I'm a practicing technology lawyer and legal engineer. I work on the unglamorous half of "legal AI": making a model's output verifiable, auditable, and safe to rely on unsupervised — not just fluent.
The through-line across everything here is deterministic verifiers and honest evaluation. A legal answer you can't check is a liability, so I build the checkers.
- gdpr-dpa-art28-env — a deterministic, verifiable reward environment that scores GDPR Article 28(3) Data Processing Agreements clause-by-clause, with evidence spans and adversarial evasion tests.

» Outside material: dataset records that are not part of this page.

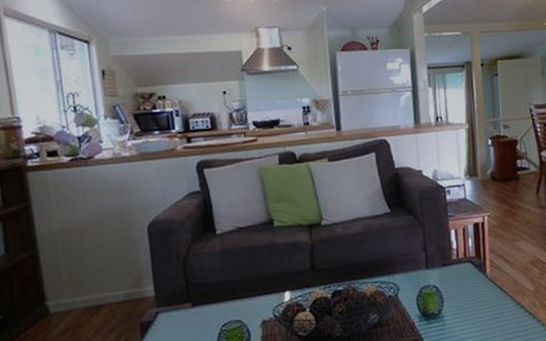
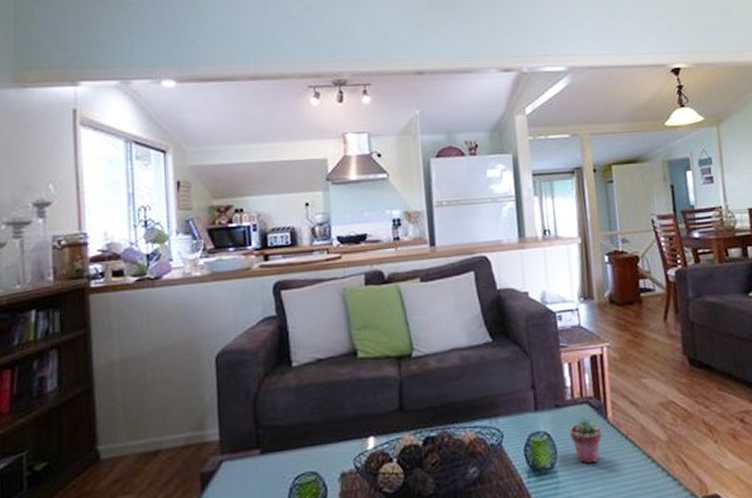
potted succulent: none [455,272,481,310] -> present [570,416,602,464]

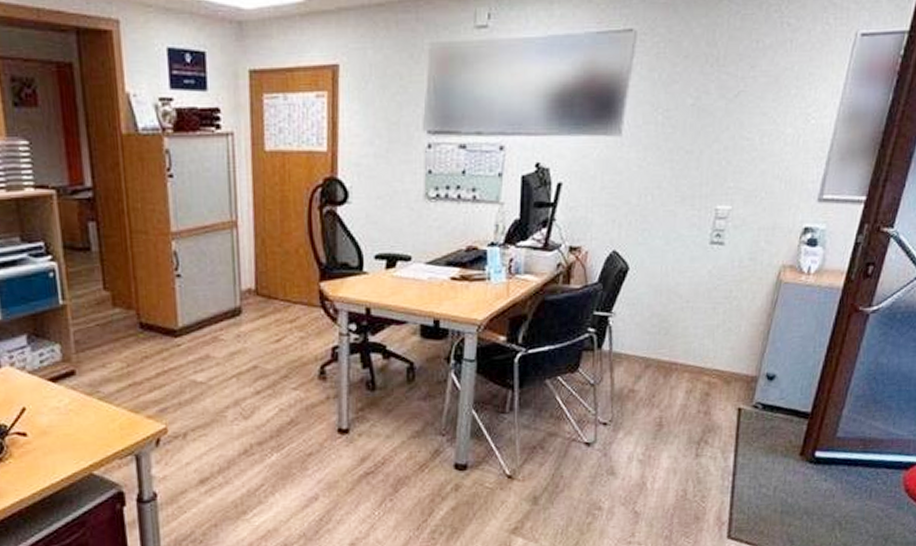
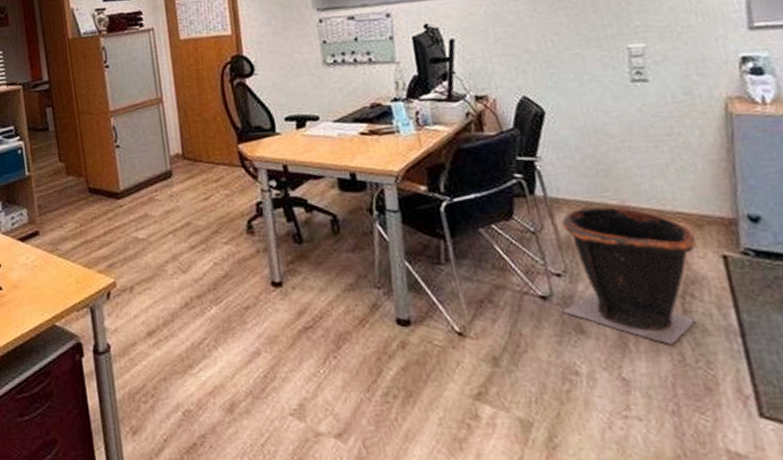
waste bin: none [600,356,722,483] -> present [561,199,698,345]

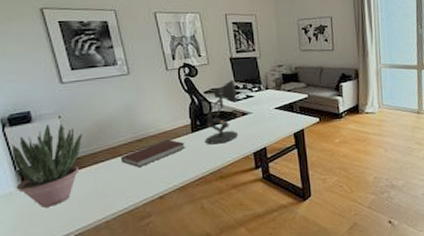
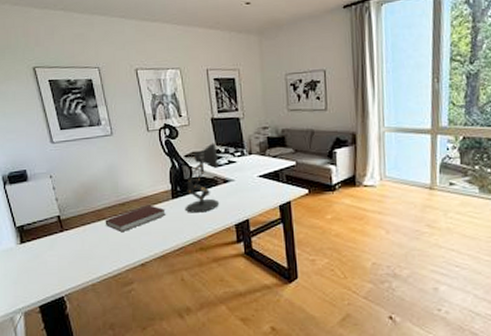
potted plant: present [11,123,82,207] -> none [11,183,71,265]

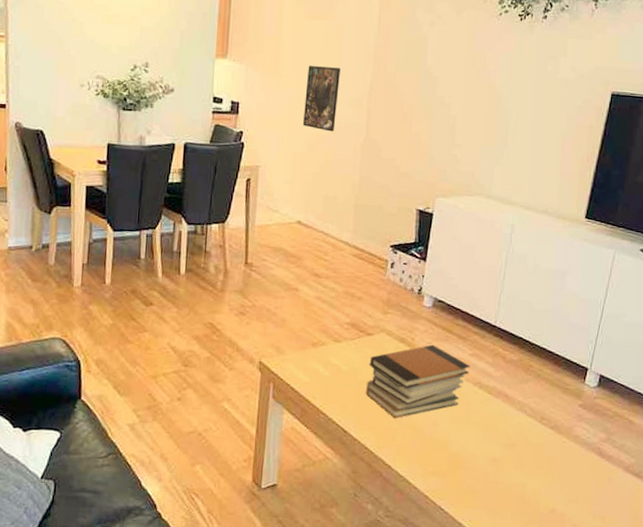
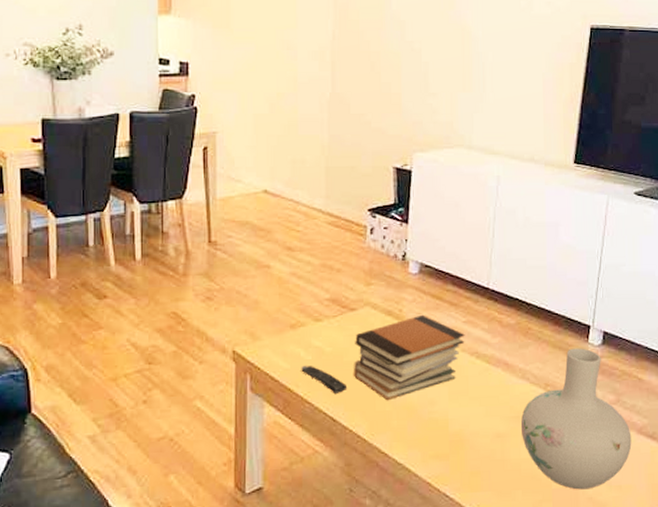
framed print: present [303,66,340,132] -> none [261,17,299,88]
remote control: none [319,381,360,408] -> present [301,366,348,394]
vase: none [515,387,619,517] -> present [521,348,632,490]

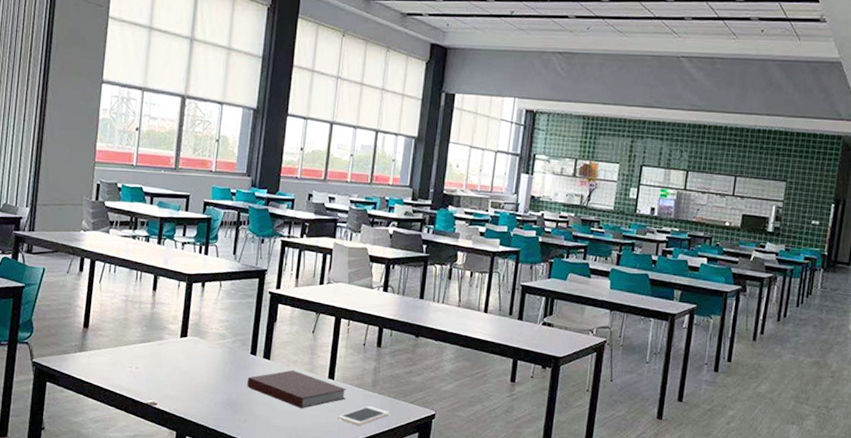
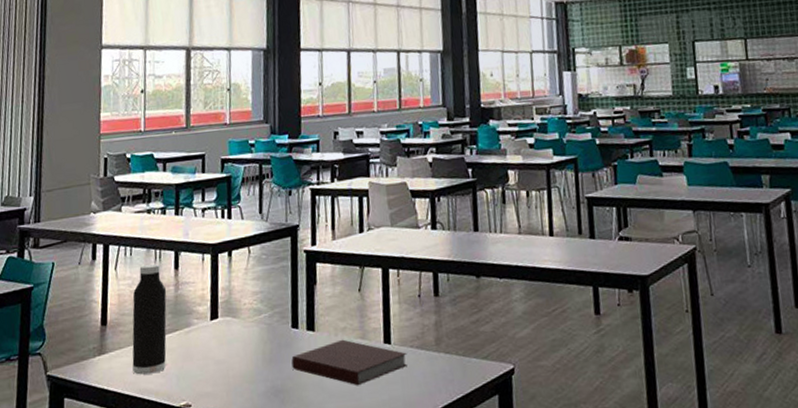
water bottle: none [108,282,144,374] -> present [132,263,167,375]
cell phone: present [338,405,391,425] -> none [401,369,462,396]

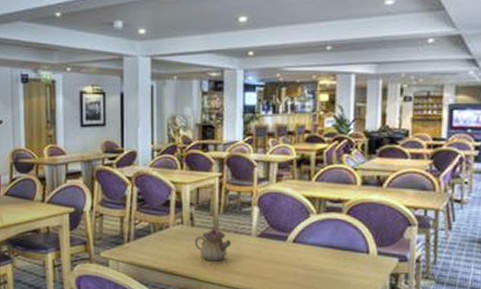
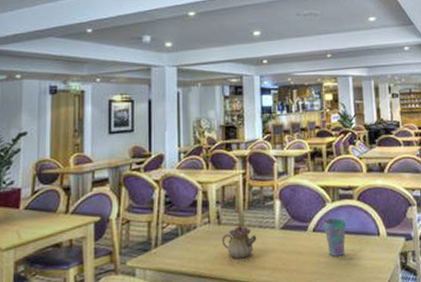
cup: none [305,231,332,270] -> present [323,218,347,256]

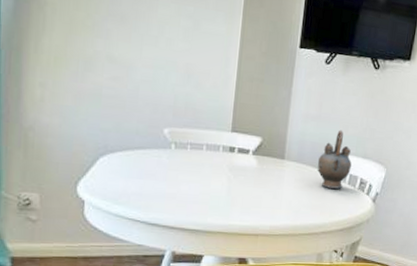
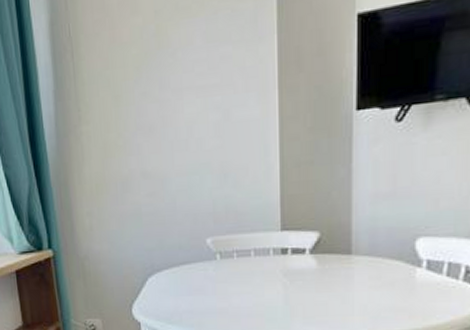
teapot: present [316,130,352,189] -> none [397,205,449,284]

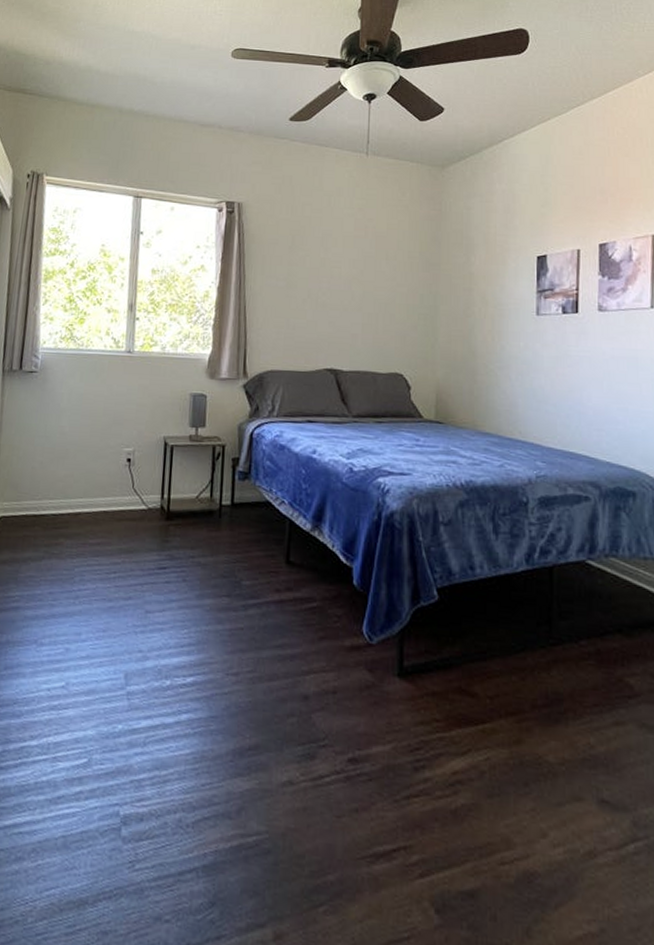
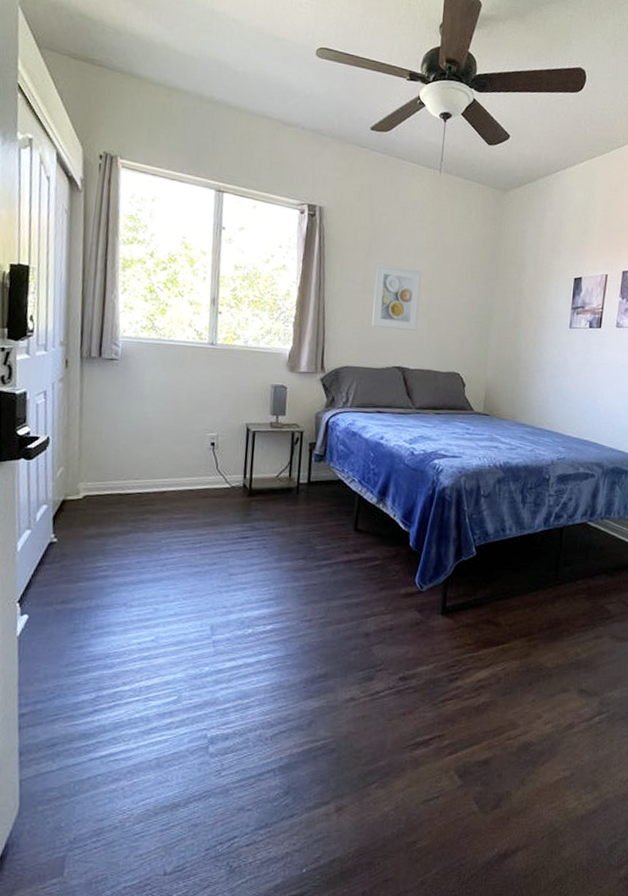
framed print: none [298,256,351,328] -> present [372,263,421,331]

A worked example of RL-with-verifiable-rewards over legal text.
- counselbridge — grounded legal chat with enforced citations, fail-closed attorney-review routing, and a hash-chained audit trail.
- LeBlox — a privilege-preserving workbench: per-matter isolation, encryption, and DLP that blocks cross-matter leakage.
- plainclause — local-first contract-clause explanations and guarded rewrites, no cloud required.
- legal-prompt-router — a deterministic router mapping a legal-workflow prompt library to a firm's actual negotiating positions.
- leto — a local-first, Telegram-first Python agent framework (typed reasoner, delegation, 56 tools), runnable fully keyless.
- deep-agent-lab — a small, safety-hardened research agent (LangGraph), exposed as both a CLI and an API.
- onboard — a wiki compiler for company knowledge (not a RAG chatbot).
- highland — Mission Control for long-horizon, AI-assisted software builds (Elixir / Phoenix LiveView).
- reactor-lite — AI-driven cyber crisis simulations for security & compliance teams.
- Honest metrics. If a number can't be reproduced from the repo, it doesn't go in the README.
- Deterministic where it counts. Verifier/regex gates over LLM judgment for anything safety-critical — auditable and reproducible by construction.
- Abstention over confident-wrong. The trustworthy primitive is knowing when not to answer.